Three lines, three cost structures
Three distinct business lines share infrastructure and a customer relationship but have fundamentally different cost structures. The finance function's job is to maintain visibility across all three simultaneously and to make the allocation choices the P&L structure supports.
| Line | Economic model | Critical cost lever |
|---|---|---|
| Travel | Inventory-access — margin is the spread between sourced and sold rate | Look-to-book ratio & API infrastructure cost |
| Retail | Affiliate & commission on a third-party merchant network | VAT position — marketplace vs merchant-of-record |
| Carbon | Acquire, hold briefly, retire permanently on-chain | Cost per tonne of CO2 retired |
| Card | Interchange earned per transaction | Programme float & card-load cost |
Travel
Travel is an inventory-access business at its core. The economics are governed by the spread between the rate at which inventory is sourced and the rate at which it is sold — the margin in a distribution chain that runs through multiple layers before it reaches IMPT's customer. The critical cost levers are: inventory content sourcing and the infrastructure cost of accessing it (API calls have a cost, look-to-book ratios determine how many calls each completed booking requires, and caching strategy is a direct input to that ratio); settlement timing; and the carbon offset cost, which is an additive line that must be priced and managed as a unit cost per booking.
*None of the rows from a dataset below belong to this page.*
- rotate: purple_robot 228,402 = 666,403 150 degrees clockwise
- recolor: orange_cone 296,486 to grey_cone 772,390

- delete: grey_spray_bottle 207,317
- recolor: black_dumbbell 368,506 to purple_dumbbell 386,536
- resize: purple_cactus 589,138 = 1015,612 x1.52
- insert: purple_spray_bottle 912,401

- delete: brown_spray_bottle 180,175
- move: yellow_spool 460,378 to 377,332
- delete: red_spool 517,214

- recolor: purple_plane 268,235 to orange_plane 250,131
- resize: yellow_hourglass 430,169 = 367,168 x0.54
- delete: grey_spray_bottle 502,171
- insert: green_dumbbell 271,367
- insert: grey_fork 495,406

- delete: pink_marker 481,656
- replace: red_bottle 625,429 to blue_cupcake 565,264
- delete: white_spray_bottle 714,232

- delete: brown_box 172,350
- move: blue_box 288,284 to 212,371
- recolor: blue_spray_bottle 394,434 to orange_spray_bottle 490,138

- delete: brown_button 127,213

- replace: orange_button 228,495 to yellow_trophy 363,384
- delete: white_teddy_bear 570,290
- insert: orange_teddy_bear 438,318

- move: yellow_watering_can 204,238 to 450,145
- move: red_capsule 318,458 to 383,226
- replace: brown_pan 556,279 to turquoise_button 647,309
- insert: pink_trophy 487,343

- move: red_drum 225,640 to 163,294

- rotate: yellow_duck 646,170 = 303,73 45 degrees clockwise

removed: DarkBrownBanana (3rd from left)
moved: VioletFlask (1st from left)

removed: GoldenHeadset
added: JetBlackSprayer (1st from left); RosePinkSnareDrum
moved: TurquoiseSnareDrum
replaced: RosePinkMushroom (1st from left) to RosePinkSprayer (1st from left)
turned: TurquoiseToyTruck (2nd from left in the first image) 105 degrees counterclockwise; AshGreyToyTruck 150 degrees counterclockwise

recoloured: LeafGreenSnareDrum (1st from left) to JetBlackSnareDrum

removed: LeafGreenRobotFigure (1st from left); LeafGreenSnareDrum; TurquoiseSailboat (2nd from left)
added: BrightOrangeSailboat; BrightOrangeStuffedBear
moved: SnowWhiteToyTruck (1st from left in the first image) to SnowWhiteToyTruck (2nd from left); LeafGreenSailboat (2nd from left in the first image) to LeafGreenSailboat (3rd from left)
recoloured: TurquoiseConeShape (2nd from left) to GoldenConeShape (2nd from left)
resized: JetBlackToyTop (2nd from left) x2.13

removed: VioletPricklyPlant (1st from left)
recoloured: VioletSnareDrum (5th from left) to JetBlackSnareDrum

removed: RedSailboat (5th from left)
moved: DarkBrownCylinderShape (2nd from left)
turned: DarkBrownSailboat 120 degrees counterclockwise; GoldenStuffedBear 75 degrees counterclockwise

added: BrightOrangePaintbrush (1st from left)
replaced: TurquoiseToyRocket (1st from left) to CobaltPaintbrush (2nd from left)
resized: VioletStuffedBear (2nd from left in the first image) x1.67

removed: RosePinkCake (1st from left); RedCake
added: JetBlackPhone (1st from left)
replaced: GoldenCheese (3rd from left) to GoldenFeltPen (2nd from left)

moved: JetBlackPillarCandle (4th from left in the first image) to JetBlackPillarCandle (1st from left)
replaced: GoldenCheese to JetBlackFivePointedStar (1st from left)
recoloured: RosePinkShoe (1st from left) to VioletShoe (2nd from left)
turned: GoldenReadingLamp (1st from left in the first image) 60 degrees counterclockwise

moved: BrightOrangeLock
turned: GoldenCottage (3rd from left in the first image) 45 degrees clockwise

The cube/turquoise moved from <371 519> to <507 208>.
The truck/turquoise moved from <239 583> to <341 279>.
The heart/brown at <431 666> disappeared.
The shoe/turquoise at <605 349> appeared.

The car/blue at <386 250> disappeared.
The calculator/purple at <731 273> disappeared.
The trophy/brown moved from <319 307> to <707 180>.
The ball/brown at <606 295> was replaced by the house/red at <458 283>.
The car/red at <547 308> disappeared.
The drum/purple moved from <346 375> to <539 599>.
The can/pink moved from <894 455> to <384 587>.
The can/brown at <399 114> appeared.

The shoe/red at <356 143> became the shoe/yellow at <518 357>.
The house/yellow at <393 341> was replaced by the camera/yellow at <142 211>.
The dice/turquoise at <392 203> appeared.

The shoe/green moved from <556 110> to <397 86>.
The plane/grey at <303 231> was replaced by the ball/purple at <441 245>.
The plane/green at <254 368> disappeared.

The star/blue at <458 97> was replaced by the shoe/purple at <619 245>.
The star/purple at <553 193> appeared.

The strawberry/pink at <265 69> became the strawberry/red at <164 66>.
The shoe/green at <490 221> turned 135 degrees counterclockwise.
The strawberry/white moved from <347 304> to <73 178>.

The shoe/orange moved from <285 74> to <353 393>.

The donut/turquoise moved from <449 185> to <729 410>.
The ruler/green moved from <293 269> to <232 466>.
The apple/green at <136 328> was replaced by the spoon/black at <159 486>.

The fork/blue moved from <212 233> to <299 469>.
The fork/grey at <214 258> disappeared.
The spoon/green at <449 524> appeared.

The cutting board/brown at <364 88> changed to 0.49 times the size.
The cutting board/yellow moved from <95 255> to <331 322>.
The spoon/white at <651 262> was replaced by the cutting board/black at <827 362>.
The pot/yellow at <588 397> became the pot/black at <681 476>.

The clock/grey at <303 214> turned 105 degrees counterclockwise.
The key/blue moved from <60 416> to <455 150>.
The finance question in travel is: what is the contribution margin per booking after inventory cost, platform distribution cost, carbon offset cost, and payment processing cost? And does that margin scale as volume scales, or does it compress under the weight of the fixed costs in the infrastructure layer?
Retail
Retail follows a different model. IMPT's retail layer connects customers with a merchant network; the economics are affiliate and commission-based rather than inventory-spread-based. The unit economics are cleaner in principle — the cost per transaction is lower, the settlement cycle is simpler — but the complexity sits in the platform's indirect tax position. Where IMPT operates as a genuine marketplace (earning a commission, not taking title), the VAT treatment follows. Where it operates closer to a merchant-of-record model (taking title, pricing, and selling directly), the VAT liability follows it. The distinction has real P&L implications and must be maintained rigorously across every jurisdiction.
Carbon
Carbon is the most structurally unusual of the three lines. The economics involve acquiring verified carbon credits, holding them for the brief period between a customer transaction and on-chain retirement, and retiring them permanently in the customer's name on Ethereum. There is no resale value for a retired credit — that is the point. The accounting treatment must reflect that: acquisition at cost, recognition of the retirement event as service delivery, and no residual asset on the balance sheet post-retirement. At platform scale, carbon becomes a procurement function with its own sourcing strategy, not a rounding line in the P&L.